DESCRIPTION OF THE TASK: Search the records for the word "forex" and copy every line in which it occurs.

THE RECORDS:
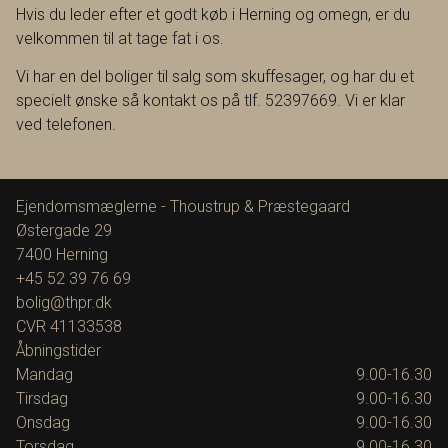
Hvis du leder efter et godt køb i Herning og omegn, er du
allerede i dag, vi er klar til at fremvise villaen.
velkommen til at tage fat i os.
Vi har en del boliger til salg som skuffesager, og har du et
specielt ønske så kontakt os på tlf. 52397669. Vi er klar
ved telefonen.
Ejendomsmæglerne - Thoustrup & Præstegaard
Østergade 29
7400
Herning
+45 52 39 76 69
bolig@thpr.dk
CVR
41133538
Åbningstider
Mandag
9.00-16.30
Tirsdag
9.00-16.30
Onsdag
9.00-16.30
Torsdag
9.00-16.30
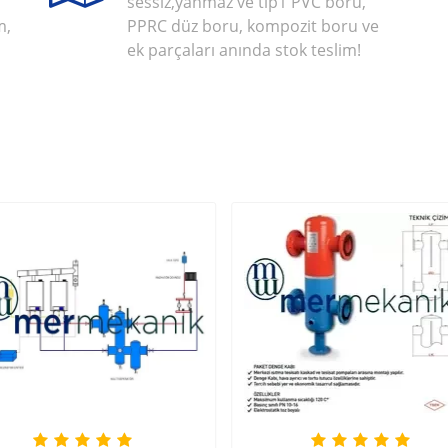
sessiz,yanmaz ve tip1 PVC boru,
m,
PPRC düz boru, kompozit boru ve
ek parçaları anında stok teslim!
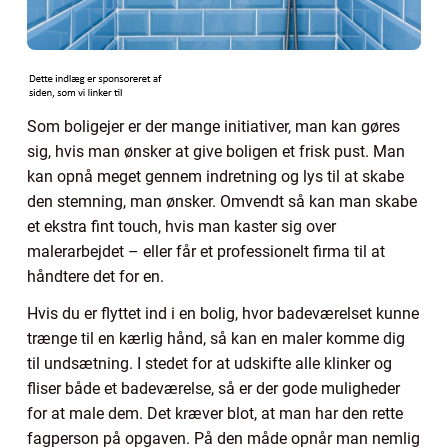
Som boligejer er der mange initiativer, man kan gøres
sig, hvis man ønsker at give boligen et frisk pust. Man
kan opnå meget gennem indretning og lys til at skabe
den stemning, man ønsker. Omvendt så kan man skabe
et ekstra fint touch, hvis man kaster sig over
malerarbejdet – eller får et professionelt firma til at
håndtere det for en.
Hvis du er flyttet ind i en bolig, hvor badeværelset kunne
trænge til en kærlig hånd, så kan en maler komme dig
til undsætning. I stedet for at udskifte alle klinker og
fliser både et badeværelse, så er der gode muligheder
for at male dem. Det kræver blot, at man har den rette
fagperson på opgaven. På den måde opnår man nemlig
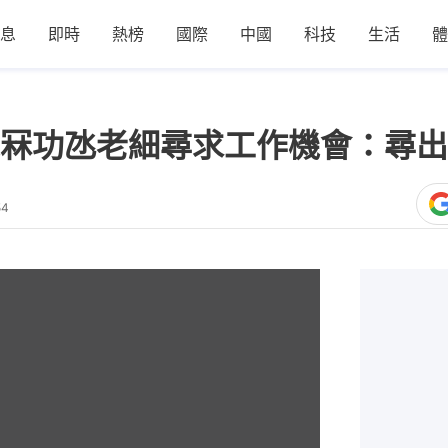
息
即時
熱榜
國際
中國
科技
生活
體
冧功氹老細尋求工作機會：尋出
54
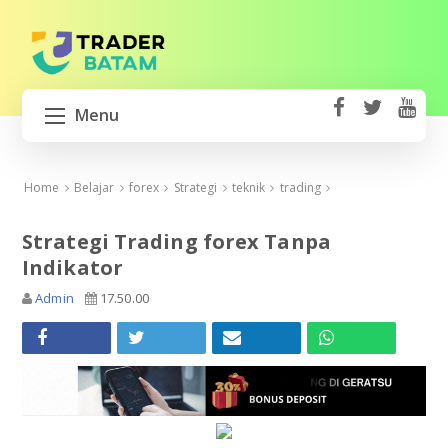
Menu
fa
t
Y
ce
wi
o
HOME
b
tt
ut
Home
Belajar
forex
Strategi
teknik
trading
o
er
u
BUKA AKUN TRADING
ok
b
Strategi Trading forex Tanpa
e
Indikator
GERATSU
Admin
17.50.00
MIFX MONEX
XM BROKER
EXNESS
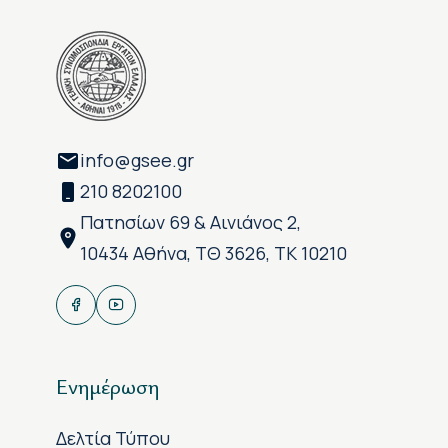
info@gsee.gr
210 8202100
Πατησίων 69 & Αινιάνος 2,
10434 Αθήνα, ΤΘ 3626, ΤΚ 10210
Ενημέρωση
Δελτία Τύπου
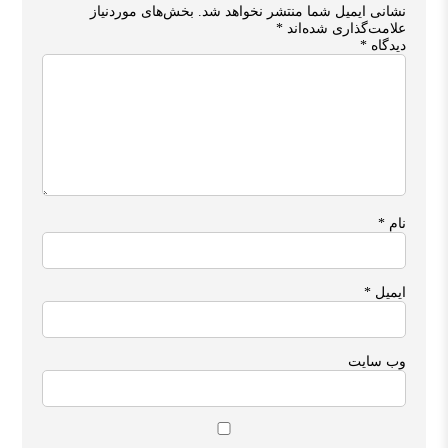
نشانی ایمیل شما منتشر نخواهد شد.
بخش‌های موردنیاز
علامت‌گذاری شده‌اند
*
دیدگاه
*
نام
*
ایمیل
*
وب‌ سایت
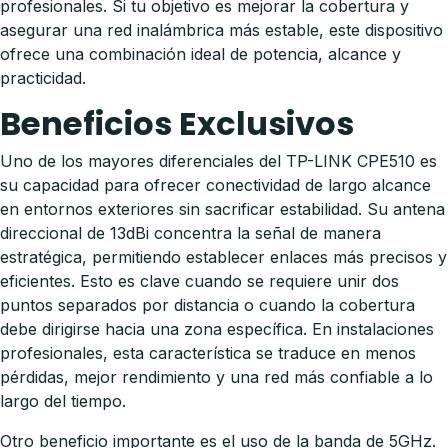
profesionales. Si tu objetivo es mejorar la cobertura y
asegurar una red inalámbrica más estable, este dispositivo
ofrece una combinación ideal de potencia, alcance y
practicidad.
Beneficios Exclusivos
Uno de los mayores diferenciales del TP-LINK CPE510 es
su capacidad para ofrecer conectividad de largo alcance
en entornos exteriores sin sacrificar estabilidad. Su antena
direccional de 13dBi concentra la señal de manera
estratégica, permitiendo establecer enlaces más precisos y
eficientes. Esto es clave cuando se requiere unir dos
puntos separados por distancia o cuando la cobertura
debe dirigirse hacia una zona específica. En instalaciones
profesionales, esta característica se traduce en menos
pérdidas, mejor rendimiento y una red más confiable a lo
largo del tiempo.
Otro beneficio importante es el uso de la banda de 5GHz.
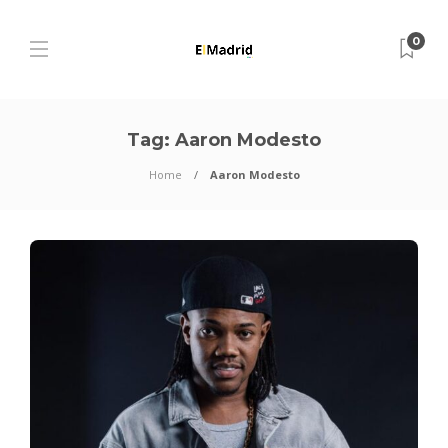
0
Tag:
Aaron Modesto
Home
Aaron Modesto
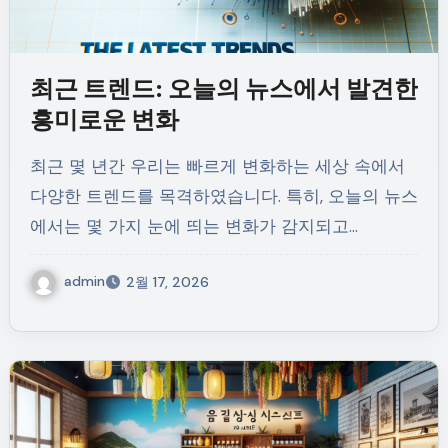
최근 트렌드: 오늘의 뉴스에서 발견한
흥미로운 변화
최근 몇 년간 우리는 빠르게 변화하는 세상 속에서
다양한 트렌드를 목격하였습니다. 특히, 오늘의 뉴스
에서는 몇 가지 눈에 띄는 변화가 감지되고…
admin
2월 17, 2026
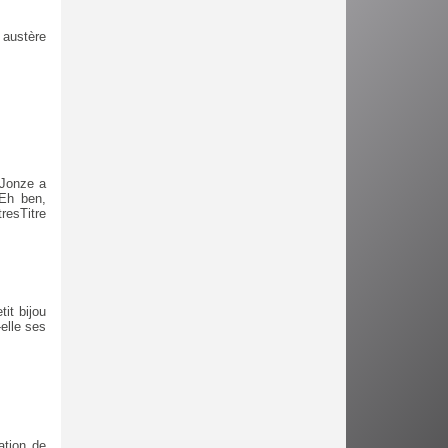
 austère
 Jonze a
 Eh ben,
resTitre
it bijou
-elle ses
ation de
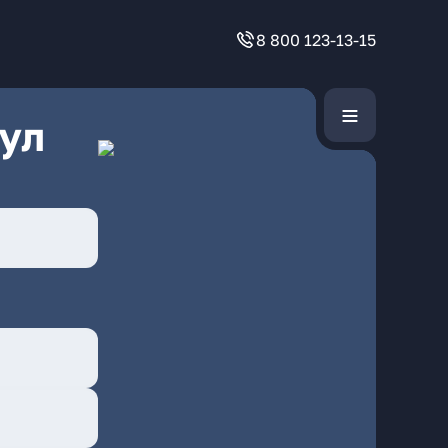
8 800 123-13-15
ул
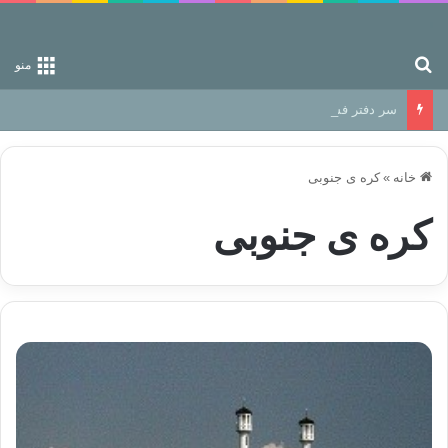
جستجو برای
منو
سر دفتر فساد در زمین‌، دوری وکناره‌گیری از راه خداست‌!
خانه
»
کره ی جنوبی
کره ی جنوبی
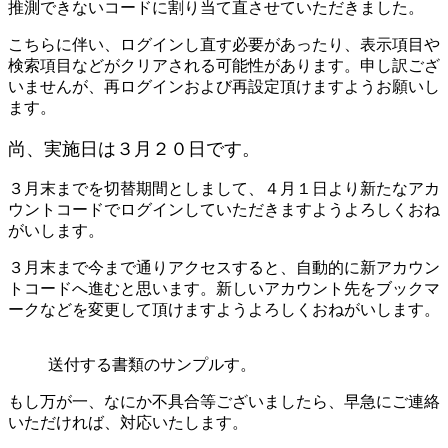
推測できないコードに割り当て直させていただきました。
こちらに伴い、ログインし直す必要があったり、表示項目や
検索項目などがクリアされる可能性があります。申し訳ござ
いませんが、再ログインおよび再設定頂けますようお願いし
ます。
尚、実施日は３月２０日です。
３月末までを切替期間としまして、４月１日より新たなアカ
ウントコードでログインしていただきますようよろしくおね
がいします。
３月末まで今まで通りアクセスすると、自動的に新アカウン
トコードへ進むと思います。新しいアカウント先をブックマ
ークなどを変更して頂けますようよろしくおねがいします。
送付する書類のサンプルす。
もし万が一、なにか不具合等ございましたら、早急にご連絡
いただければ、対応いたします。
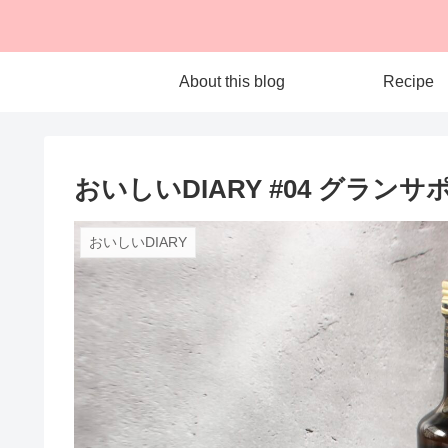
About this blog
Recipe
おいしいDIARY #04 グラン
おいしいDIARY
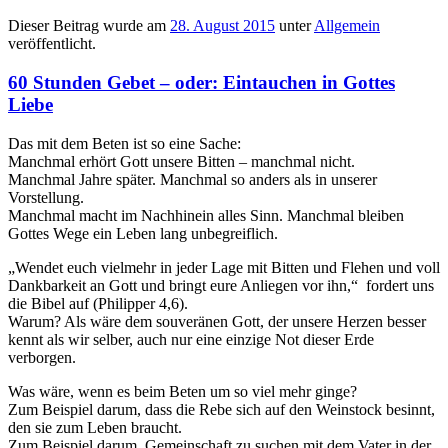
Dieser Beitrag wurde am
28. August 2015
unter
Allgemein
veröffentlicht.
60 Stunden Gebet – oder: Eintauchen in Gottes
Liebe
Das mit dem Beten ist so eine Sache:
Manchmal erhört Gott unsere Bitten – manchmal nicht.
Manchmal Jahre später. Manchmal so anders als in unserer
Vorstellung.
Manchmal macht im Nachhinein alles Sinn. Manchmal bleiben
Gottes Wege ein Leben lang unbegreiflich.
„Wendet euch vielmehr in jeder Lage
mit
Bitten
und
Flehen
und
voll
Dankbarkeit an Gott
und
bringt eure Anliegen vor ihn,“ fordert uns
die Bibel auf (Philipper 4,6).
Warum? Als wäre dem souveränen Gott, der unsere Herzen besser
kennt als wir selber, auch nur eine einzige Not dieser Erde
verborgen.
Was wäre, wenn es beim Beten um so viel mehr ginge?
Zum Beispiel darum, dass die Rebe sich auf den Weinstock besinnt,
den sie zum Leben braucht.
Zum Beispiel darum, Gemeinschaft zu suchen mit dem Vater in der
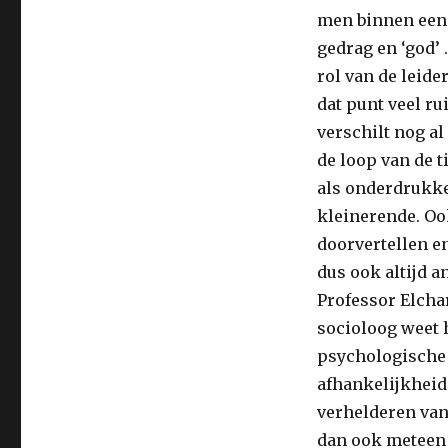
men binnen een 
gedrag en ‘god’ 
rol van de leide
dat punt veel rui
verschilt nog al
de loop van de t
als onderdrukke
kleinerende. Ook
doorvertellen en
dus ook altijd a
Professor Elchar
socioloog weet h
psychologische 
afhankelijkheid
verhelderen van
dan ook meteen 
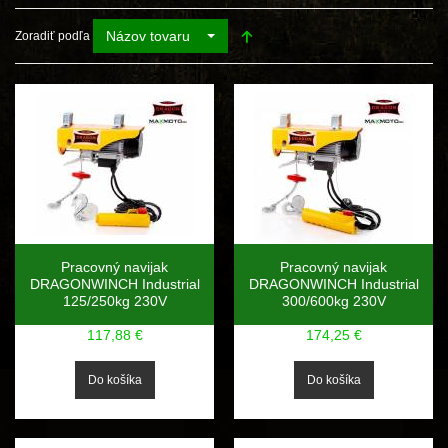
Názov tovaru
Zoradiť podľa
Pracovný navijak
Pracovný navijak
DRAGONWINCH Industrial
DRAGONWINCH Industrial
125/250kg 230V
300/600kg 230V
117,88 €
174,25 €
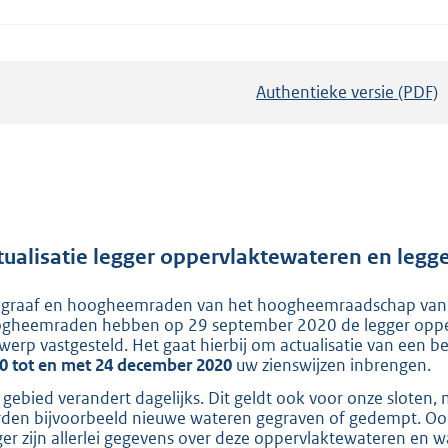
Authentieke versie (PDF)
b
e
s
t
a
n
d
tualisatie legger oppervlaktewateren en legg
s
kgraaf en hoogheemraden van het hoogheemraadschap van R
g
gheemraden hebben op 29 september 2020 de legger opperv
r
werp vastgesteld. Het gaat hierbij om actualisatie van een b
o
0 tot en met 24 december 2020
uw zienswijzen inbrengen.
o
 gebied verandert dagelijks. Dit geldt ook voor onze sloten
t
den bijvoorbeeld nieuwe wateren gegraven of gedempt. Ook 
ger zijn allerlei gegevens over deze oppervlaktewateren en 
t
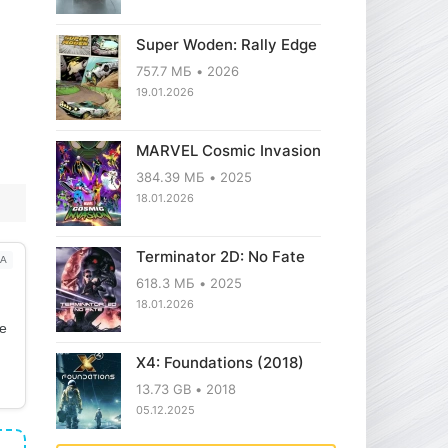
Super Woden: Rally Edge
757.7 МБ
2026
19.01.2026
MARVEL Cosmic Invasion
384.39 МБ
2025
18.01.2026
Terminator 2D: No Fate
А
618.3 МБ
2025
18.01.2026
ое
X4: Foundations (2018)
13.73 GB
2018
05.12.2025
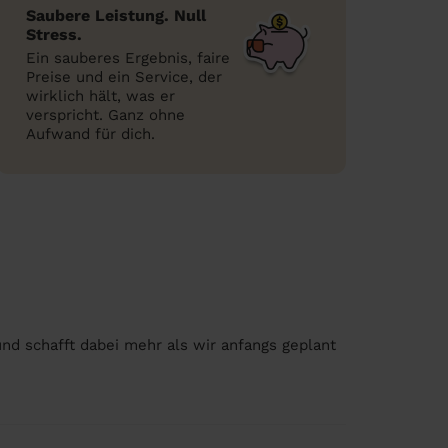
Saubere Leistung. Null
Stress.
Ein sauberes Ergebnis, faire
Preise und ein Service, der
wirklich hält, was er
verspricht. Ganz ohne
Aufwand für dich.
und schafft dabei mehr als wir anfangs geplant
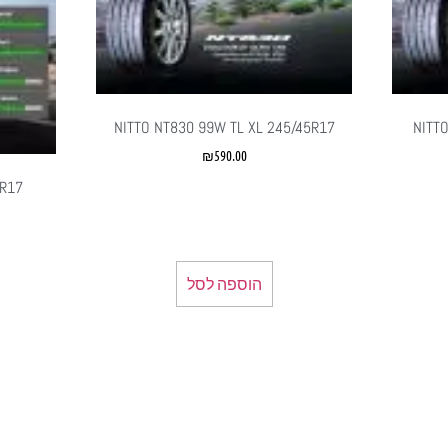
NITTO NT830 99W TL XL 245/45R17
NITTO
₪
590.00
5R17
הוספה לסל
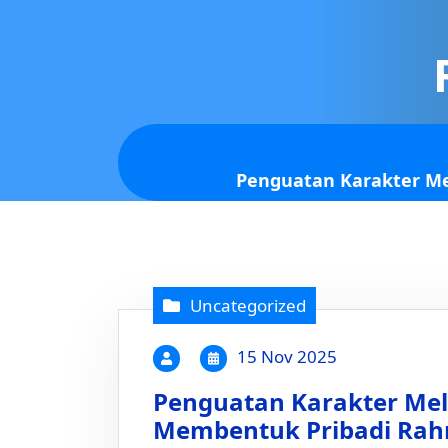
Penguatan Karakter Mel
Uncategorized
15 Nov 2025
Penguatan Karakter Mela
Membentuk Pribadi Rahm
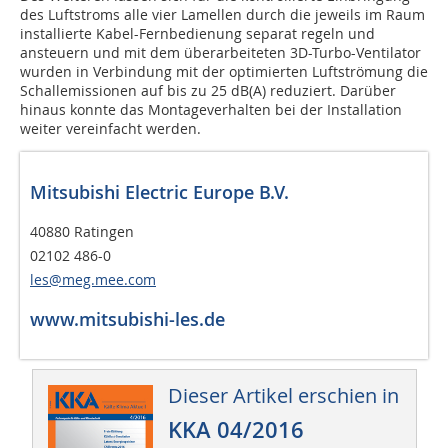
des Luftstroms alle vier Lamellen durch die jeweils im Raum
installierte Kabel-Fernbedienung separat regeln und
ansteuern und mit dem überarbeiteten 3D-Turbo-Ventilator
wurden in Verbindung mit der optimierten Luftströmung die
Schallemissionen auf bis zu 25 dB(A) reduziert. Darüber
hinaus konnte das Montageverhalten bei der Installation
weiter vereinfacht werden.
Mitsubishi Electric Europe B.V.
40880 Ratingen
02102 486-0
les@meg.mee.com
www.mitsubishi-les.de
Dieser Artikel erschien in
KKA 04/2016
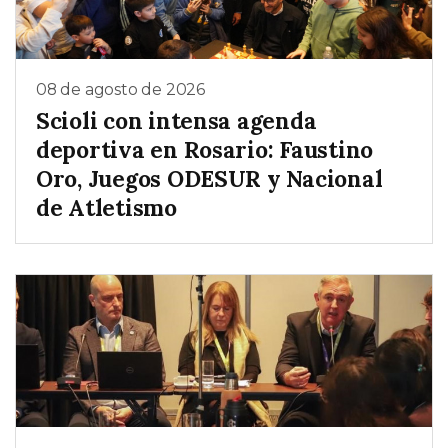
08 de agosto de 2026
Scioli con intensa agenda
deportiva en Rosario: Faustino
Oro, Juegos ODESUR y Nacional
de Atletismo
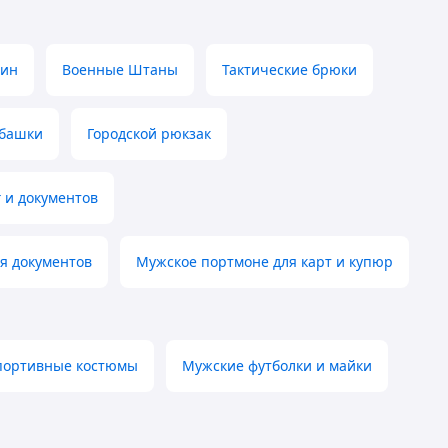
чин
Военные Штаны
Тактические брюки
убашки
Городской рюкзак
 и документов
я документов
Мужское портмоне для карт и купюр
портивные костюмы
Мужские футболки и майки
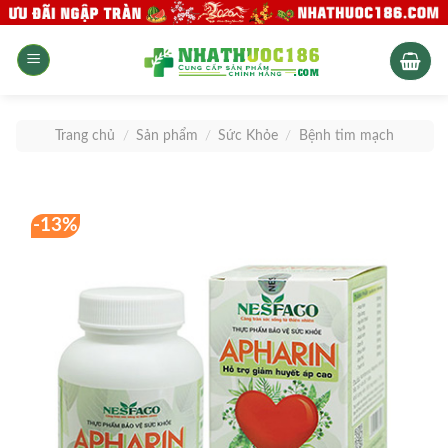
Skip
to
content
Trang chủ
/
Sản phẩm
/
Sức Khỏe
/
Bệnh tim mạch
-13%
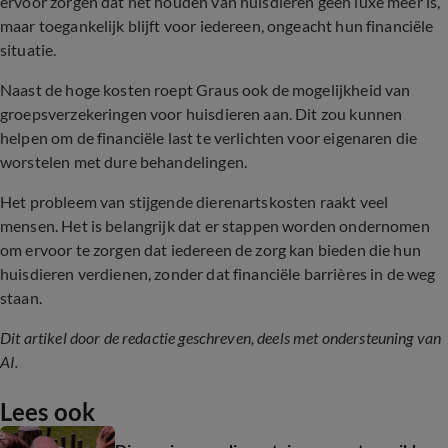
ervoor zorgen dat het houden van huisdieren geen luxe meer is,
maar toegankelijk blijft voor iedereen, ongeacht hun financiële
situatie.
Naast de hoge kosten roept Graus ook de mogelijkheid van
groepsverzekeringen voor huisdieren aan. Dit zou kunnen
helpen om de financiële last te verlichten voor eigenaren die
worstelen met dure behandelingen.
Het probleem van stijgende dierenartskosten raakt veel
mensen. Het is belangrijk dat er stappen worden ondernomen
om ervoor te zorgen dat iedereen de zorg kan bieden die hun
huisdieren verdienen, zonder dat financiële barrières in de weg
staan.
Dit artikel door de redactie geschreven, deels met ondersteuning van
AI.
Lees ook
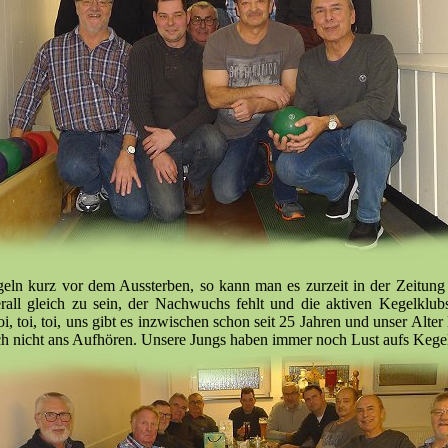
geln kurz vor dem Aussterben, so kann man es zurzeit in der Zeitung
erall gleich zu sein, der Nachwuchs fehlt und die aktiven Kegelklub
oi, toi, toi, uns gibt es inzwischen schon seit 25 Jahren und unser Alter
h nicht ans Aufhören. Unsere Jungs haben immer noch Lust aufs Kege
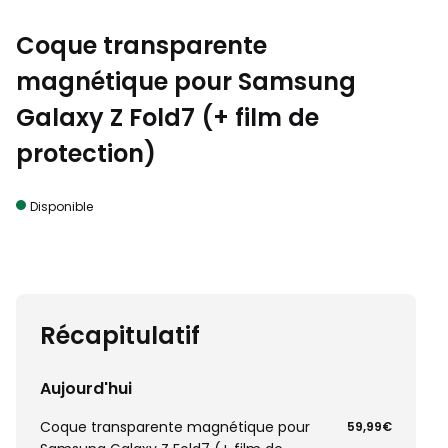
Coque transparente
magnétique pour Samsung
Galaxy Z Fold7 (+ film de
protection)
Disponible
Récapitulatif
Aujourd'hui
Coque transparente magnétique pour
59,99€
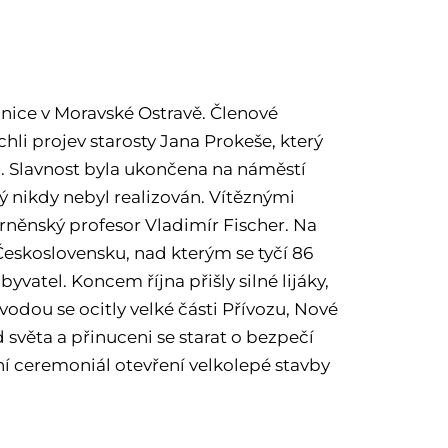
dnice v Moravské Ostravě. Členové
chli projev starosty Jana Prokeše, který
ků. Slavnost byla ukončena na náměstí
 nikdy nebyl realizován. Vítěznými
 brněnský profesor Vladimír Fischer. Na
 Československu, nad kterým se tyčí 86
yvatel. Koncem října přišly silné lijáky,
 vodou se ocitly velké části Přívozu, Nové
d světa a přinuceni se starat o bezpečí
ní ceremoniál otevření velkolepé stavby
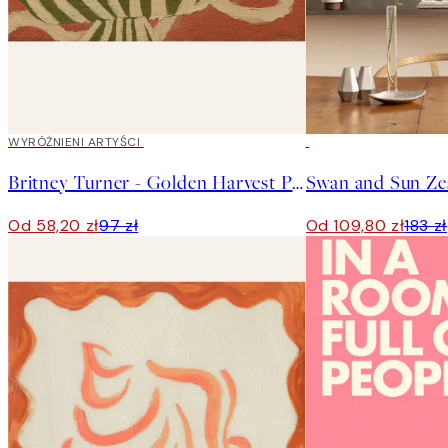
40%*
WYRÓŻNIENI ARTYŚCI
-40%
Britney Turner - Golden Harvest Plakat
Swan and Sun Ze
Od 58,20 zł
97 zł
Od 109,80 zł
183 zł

SOLUTION TO THE PROBLEM:
forex
Strategi Trading forex Tanpa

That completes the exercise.